Update every one of the lines below by replacing each "chart" with "graph", leaving everything else unchanged.

(Information supplied)

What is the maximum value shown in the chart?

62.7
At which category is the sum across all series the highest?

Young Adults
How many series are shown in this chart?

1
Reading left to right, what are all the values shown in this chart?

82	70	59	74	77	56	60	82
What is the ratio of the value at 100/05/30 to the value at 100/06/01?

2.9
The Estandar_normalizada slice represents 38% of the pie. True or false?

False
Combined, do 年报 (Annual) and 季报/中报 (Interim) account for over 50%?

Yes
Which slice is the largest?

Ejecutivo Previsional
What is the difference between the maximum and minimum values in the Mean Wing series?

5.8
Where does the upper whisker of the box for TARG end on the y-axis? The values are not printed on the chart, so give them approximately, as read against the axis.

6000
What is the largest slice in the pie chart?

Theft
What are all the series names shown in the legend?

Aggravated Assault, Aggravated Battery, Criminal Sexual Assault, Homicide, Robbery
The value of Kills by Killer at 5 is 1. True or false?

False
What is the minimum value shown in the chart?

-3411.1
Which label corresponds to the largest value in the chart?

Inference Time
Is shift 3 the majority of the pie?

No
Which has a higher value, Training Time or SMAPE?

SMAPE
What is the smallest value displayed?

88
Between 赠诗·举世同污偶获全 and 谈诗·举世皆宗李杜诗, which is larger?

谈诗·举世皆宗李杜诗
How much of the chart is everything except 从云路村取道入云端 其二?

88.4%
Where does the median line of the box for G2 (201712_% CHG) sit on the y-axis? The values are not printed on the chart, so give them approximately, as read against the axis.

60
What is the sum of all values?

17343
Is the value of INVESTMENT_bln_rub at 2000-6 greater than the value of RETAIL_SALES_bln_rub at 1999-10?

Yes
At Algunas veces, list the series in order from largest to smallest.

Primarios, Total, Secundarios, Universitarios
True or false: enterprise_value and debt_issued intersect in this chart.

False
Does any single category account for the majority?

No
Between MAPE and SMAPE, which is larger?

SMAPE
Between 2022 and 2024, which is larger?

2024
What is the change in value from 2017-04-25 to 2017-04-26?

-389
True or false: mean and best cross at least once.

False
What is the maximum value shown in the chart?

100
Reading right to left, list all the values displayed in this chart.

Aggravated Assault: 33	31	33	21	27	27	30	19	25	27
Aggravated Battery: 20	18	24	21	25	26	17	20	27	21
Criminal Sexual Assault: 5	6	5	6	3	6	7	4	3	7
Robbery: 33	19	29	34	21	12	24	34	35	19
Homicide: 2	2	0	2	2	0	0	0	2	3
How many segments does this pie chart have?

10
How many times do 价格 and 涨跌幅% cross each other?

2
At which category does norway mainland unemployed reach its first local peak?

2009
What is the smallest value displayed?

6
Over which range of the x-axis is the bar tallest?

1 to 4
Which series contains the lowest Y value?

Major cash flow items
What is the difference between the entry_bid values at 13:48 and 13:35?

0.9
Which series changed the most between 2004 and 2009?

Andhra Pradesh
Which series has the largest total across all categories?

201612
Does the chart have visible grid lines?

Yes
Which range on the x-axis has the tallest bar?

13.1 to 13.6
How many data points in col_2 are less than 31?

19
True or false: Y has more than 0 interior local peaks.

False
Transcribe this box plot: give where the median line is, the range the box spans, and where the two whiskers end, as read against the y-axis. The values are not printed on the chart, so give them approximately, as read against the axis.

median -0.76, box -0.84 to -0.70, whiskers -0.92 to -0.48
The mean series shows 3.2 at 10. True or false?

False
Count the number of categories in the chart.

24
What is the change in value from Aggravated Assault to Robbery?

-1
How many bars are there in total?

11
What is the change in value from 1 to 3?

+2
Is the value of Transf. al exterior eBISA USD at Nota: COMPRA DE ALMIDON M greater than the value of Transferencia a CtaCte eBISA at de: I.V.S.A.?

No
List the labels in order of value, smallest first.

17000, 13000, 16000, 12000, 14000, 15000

(End Information supplied)

**Answer space**:
What is the maximum value shown in the graph?

62.7
At which category is the sum across all series the highest?

Young Adults
How many series are shown in this graph?

1
Reading left to right, what are all the values shown in this graph?

82	70	59	74	77	56	60	82
What is the ratio of the value at 100/05/30 to the value at 100/06/01?

2.9
The Estandar_normalizada slice represents 38% of the pie. True or false?

False
Combined, do 年报 (Annual) and 季报/中报 (Interim) account for over 50%?

Yes
Which slice is the largest?

Ejecutivo Previsional
What is the difference between the maximum and minimum values in the Mean Wing series?

5.8
Where does the upper whisker of the box for TARG end on the y-axis? The values are not printed on the graph, so give them approximately, as read against the axis.

6000
What is the largest slice in the pie graph?

Theft
What are all the series names shown in the legend?

Aggravated Assault, Aggravated Battery, Criminal Sexual Assault, Homicide, Robbery
The value of Kills by Killer at 5 is 1. True or false?

False
What is the minimum value shown in the graph?

-3411.1
Which label corresponds to the largest value in the graph?

Inference Time
Is shift 3 the majority of the pie?

No
Which has a higher value, Training Time or SMAPE?

SMAPE
What is the smallest value displayed?

88
Between 赠诗·举世同污偶获全 and 谈诗·举世皆宗李杜诗, which is larger?

谈诗·举世皆宗李杜诗
How much of the graph is everything except 从云路村取道入云端 其二?

88.4%
Where does the median line of the box for G2 (201712_% CHG) sit on the y-axis? The values are not printed on the graph, so give them approximately, as read against the axis.

60
What is the sum of all values?

17343
Is the value of INVESTMENT_bln_rub at 2000-6 greater than the value of RETAIL_SALES_bln_rub at 1999-10?

Yes
At Algunas veces, list the series in order from largest to smallest.

Primarios, Total, Secundarios, Universitarios
True or false: enterprise_value and debt_issued intersect in this graph.

False
Does any single category account for the majority?

No
Between MAPE and SMAPE, which is larger?

SMAPE
Between 2022 and 2024, which is larger?

2024
What is the change in value from 2017-04-25 to 2017-04-26?

-389
True or false: mean and best cross at least once.

False
What is the maximum value shown in the graph?

100
Reading right to left, list all the values displayed in this graph.

Aggravated Assault: 33	31	33	21	27	27	30	19	25	27
Aggravated Battery: 20	18	24	21	25	26	17	20	27	21
Criminal Sexual Assault: 5	6	5	6	3	6	7	4	3	7
Robbery: 33	19	29	34	21	12	24	34	35	19
Homicide: 2	2	0	2	2	0	0	0	2	3
How many segments does this pie graph have?

10
How many times do 价格 and 涨跌幅% cross each other?

2
At which category does norway mainland unemployed reach its first local peak?

2009
What is the smallest value displayed?

6
Over which range of the x-axis is the bar tallest?

1 to 4
Which series contains the lowest Y value?

Major cash flow items
What is the difference between the entry_bid values at 13:48 and 13:35?

0.9
Which series changed the most between 2004 and 2009?

Andhra Pradesh
Which series has the largest total across all categories?

201612
Does the graph have visible grid lines?

Yes
Which range on the x-axis has the tallest bar?

13.1 to 13.6
How many data points in col_2 are less than 31?

19
True or false: Y has more than 0 interior local peaks.

False
Transcribe this box plot: give where the median line is, the range the box spans, and where the two whiskers end, as read against the y-axis. The values are not printed on the graph, so give them approximately, as read against the axis.

median -0.76, box -0.84 to -0.70, whiskers -0.92 to -0.48
The mean series shows 3.2 at 10. True or false?

False
Count the number of categories in the graph.

24
What is the change in value from Aggravated Assault to Robbery?

-1
How many bars are there in total?

11
What is the change in value from 1 to 3?

+2
Is the value of Transf. al exterior eBISA USD at Nota: COMPRA DE ALMIDON M greater than the value of Transferencia a CtaCte eBISA at de: I.V.S.A.?

No
List the labels in order of value, smallest first.

17000, 13000, 16000, 12000, 14000, 15000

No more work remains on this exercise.